Task to complete – Return every line of the listing below that contains the string "data".

Entries supplied START

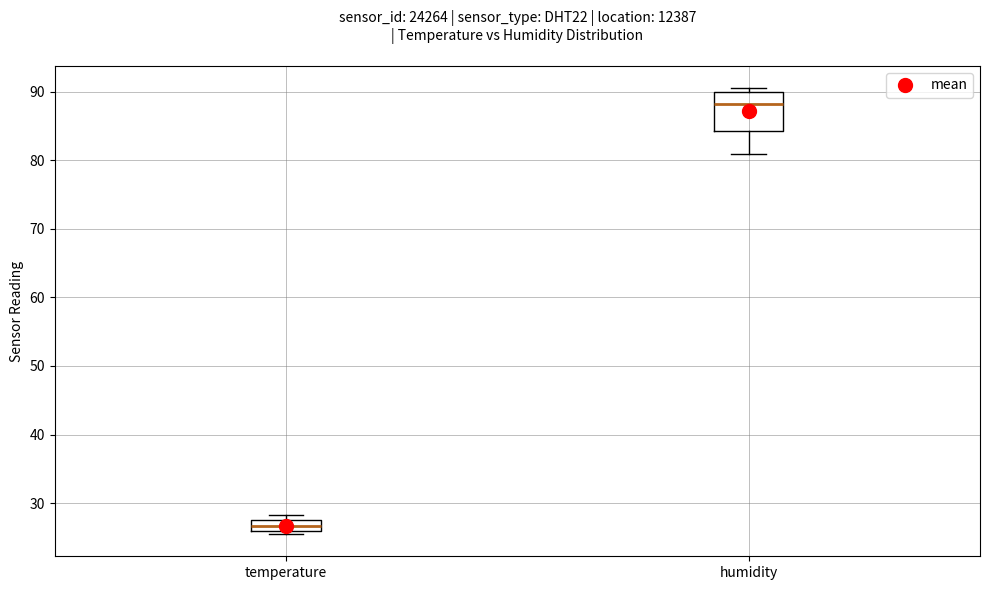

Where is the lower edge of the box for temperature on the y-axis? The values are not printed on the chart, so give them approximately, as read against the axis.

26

Entries supplied END
Entries supplied START

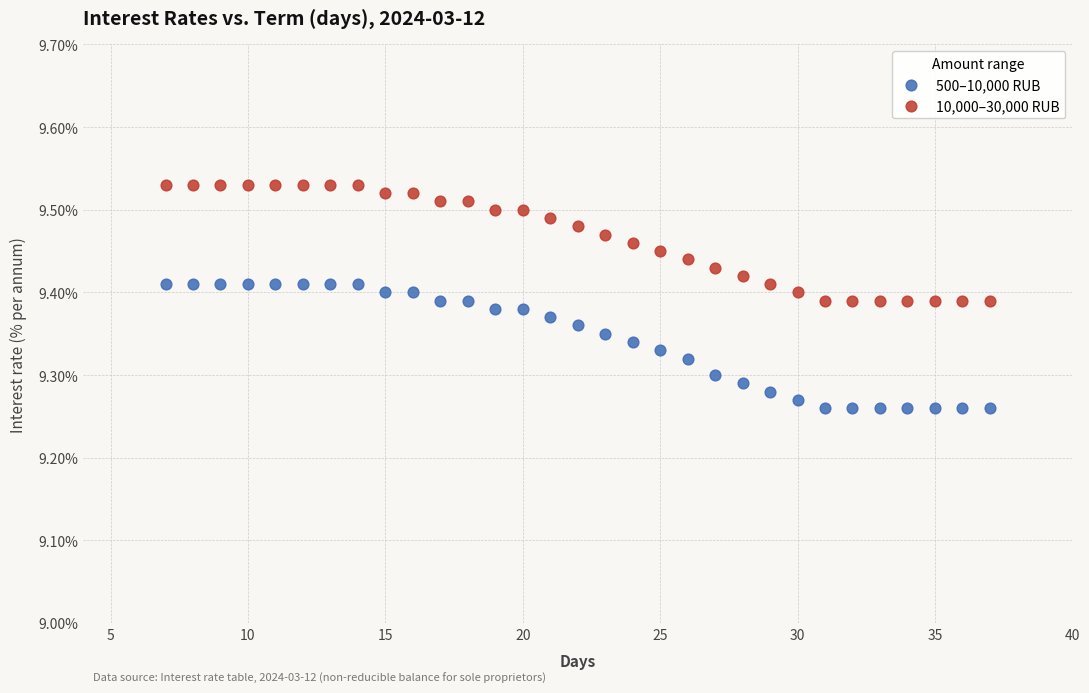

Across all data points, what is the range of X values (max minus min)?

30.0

Entries supplied END
Entries supplied START

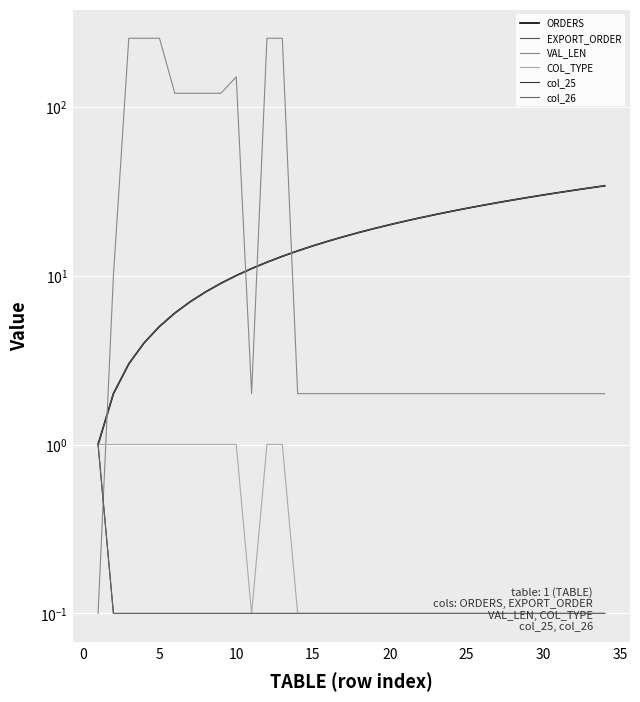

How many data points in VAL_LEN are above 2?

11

Entries supplied END

Task output –
Across all data points, what is the range of X values (max minus min)?
How many data points in VAL_LEN are above 2?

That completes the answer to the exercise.